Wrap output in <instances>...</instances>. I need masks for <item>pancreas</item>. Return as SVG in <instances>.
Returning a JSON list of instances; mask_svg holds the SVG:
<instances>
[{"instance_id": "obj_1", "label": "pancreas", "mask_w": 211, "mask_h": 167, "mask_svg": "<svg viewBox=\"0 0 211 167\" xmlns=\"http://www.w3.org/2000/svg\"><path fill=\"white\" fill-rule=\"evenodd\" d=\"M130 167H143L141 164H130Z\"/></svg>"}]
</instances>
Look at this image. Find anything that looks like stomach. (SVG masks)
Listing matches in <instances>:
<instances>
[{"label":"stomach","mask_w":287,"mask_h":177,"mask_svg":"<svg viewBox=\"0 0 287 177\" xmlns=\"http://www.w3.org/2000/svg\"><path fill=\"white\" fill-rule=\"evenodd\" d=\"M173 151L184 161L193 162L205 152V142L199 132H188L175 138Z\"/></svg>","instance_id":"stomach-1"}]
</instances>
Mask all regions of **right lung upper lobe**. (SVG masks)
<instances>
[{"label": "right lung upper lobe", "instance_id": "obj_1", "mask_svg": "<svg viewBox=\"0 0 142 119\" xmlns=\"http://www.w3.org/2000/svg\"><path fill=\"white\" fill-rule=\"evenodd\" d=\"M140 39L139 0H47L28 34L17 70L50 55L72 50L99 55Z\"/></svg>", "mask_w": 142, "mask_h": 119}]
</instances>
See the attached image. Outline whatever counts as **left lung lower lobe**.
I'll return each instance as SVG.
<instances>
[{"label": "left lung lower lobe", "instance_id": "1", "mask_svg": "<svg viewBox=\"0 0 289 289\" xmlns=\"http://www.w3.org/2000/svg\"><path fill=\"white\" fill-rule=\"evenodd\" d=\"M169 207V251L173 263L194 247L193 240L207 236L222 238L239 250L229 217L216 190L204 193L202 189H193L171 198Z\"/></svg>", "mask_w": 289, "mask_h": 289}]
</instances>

===============

Problem details: Format the stretch of the data from the line containing "See the attached" through the end as a JSON list of strings, one string per line, with blank lines left out.

Result for this exercise:
[
  "See the attached image. Outline whatever counts as **left lung lower lobe**.",
  "I'll return each instance as SVG.",
  "<instances>",
  "[{\"label\": \"left lung lower lobe\", \"instance_id\": \"1\", \"mask_svg\": \"<svg viewBox=\\\"0 0 289 289\\\" xmlns=\\\"http://www.w3.org/2000/svg\\\"><path fill=\\\"white\\\" fill-rule=\\\"evenodd\\\" d=\\\"M169 207V251L173 263L194 247L193 240L207 236L222 238L239 250L229 217L216 190L204 193L202 189H193L171 198Z\\\"/></svg>\", \"mask_w\": 289, \"mask_h\": 289}]",
  "</instances>"
]